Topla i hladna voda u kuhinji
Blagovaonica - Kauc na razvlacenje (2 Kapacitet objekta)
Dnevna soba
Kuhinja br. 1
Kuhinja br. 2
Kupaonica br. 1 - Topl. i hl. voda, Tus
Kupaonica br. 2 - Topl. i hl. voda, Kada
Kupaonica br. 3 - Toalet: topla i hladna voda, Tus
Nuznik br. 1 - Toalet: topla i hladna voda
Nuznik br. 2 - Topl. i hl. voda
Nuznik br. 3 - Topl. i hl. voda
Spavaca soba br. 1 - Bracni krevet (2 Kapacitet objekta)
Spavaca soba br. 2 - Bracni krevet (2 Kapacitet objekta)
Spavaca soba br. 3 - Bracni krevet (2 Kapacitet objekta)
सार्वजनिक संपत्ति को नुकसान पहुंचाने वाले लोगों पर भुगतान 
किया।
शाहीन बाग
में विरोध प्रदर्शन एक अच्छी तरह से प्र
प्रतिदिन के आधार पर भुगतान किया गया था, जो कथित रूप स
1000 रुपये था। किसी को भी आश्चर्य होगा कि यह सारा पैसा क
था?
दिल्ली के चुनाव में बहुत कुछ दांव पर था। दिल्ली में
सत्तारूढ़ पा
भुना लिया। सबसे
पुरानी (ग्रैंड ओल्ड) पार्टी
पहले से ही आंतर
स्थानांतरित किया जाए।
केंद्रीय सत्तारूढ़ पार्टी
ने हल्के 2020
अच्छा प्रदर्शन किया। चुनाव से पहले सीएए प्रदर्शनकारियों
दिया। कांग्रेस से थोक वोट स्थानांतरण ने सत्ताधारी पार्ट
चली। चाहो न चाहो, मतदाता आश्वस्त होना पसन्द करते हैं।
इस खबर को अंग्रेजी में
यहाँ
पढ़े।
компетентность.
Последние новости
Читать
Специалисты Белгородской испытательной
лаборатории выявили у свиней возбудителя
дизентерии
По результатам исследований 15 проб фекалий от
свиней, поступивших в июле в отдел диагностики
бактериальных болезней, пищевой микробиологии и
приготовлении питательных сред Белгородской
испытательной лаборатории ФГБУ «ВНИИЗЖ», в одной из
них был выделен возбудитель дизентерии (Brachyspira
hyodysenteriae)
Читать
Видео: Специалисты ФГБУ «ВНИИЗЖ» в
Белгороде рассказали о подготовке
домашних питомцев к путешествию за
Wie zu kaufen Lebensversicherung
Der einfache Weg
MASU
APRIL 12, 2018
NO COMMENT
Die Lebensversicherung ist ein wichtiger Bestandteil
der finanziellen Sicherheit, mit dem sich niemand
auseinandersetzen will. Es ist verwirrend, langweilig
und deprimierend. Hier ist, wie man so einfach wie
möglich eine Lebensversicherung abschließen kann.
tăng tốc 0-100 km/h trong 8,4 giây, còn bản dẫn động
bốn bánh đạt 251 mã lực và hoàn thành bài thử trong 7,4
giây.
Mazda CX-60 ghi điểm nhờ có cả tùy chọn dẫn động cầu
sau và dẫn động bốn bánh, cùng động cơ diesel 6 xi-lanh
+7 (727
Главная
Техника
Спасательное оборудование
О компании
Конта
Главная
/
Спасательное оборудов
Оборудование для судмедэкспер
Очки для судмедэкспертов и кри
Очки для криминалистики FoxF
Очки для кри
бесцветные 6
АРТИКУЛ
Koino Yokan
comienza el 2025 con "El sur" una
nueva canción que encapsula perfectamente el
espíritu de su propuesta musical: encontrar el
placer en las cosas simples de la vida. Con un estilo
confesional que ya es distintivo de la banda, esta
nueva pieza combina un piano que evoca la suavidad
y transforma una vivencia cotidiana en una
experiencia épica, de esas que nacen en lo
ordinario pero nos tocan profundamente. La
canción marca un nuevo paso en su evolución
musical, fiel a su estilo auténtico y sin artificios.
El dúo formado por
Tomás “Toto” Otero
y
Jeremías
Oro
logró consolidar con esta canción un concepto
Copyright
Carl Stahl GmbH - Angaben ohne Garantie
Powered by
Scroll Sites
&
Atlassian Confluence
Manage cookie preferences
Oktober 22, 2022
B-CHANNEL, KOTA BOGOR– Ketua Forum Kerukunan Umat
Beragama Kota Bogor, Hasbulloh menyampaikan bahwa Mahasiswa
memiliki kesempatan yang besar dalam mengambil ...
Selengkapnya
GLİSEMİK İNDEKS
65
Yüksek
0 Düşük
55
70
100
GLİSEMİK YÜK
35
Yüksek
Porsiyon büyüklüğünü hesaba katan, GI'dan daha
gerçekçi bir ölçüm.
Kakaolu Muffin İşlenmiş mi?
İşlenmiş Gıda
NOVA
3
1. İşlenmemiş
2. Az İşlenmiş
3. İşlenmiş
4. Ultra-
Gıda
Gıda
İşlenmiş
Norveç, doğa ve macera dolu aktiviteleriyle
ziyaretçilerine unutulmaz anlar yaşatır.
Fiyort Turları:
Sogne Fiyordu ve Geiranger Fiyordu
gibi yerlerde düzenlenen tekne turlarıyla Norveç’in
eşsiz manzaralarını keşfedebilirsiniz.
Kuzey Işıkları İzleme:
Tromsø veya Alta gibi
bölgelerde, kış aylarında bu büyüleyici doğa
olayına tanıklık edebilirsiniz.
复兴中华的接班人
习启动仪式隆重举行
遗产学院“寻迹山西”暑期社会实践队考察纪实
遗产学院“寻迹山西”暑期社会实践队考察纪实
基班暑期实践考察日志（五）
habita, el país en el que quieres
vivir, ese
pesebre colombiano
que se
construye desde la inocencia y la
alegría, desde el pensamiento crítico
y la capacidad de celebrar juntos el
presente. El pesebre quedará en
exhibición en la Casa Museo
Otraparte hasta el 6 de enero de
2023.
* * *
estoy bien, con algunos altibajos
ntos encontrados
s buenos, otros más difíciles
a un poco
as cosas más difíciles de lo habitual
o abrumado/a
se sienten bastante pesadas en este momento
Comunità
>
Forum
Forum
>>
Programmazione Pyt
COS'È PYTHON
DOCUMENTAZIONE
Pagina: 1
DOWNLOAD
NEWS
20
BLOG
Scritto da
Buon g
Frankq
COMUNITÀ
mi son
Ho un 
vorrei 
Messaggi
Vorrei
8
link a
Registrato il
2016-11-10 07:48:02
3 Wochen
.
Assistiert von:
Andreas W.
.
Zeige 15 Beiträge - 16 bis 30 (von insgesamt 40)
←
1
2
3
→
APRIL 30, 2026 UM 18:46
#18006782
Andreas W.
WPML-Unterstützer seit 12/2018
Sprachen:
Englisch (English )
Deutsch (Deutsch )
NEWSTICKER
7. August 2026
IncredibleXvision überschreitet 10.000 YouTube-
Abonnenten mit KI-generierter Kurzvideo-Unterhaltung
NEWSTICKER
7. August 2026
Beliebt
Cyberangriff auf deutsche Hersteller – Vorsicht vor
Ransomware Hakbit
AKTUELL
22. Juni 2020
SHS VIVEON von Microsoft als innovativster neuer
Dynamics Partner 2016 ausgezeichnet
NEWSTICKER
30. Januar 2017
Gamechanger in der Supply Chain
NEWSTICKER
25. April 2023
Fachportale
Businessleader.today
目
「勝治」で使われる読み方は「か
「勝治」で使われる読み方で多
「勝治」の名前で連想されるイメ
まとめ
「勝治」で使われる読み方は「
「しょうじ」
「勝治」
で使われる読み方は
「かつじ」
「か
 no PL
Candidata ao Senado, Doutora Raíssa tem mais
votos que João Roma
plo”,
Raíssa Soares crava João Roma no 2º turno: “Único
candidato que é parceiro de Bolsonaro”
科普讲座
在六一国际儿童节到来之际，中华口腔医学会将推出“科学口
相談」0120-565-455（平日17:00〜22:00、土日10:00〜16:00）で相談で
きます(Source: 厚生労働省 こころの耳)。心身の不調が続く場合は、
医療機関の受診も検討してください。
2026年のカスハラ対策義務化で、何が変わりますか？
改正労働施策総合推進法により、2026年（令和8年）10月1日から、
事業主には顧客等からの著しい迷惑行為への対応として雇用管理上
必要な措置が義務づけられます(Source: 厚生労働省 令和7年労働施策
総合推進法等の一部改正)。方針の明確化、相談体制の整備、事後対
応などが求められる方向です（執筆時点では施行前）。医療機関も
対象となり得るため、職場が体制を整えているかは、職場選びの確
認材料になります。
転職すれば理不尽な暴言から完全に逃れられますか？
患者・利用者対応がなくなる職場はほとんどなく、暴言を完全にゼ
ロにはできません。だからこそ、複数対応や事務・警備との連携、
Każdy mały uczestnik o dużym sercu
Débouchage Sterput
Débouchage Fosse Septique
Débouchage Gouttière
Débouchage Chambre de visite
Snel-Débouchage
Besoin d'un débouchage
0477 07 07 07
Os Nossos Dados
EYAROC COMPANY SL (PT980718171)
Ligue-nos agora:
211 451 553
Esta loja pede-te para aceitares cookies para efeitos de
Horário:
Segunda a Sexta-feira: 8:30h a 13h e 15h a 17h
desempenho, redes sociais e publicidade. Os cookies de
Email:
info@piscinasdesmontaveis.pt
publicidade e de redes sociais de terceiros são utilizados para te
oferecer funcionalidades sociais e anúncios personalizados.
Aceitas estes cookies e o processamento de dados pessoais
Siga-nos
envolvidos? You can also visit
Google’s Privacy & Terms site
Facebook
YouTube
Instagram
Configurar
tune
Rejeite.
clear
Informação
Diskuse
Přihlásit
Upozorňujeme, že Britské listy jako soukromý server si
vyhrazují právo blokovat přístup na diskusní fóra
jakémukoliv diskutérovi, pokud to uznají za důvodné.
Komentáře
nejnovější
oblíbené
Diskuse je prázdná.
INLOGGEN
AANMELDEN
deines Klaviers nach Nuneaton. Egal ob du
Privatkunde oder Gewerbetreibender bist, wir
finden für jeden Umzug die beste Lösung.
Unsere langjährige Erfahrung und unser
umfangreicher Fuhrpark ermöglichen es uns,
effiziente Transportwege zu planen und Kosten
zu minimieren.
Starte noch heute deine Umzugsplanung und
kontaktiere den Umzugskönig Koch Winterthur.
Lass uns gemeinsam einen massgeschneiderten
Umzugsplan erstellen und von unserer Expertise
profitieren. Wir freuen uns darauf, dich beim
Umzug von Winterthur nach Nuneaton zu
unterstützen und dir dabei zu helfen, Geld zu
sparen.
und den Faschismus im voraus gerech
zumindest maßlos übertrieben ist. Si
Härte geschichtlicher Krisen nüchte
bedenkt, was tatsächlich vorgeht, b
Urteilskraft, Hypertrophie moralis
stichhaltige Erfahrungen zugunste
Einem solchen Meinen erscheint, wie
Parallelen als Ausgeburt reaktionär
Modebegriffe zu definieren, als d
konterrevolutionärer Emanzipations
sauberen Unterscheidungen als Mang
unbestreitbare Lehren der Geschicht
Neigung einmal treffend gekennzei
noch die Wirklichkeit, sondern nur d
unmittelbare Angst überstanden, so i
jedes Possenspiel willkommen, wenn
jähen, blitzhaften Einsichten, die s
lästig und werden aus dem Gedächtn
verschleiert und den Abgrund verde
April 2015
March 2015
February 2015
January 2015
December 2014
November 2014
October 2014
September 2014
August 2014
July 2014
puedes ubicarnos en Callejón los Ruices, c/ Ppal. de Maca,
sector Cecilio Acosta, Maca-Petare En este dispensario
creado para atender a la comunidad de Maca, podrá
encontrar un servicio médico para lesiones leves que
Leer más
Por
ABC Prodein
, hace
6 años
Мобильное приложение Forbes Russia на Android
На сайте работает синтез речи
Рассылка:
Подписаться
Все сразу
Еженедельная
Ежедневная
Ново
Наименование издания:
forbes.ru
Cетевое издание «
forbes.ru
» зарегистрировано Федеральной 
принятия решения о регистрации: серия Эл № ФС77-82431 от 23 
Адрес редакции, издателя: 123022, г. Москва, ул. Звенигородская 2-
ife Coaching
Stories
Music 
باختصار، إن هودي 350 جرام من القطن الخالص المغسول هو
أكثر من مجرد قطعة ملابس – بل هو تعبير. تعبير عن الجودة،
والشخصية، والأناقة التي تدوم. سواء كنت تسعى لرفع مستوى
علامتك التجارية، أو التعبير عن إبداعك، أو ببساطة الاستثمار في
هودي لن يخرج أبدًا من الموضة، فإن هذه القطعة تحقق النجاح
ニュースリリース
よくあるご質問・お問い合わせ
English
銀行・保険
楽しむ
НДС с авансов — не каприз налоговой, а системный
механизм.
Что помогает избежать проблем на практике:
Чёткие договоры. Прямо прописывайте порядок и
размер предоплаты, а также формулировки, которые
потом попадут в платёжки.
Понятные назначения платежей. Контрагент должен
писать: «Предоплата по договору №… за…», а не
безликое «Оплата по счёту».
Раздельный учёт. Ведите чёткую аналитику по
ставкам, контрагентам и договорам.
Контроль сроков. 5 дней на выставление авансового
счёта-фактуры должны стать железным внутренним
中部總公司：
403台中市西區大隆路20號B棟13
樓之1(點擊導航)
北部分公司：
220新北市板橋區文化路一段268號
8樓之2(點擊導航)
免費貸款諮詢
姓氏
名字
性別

════

Assigned task> Starting from the first line of the records, reproduce every line verbatim, up to and including the line that contains "Kupaonica br. 3".

Answer to this exercise>
Topla i hladna voda u kuhinji
Blagovaonica - Kauc na razvlacenje (2 Kapacitet objekta)
Dnevna soba
Kuhinja br. 1
Kuhinja br. 2
Kupaonica br. 1 - Topl. i hl. voda, Tus
Kupaonica br. 2 - Topl. i hl. voda, Kada
Kupaonica br. 3 - Toalet: topla i hladna voda, Tus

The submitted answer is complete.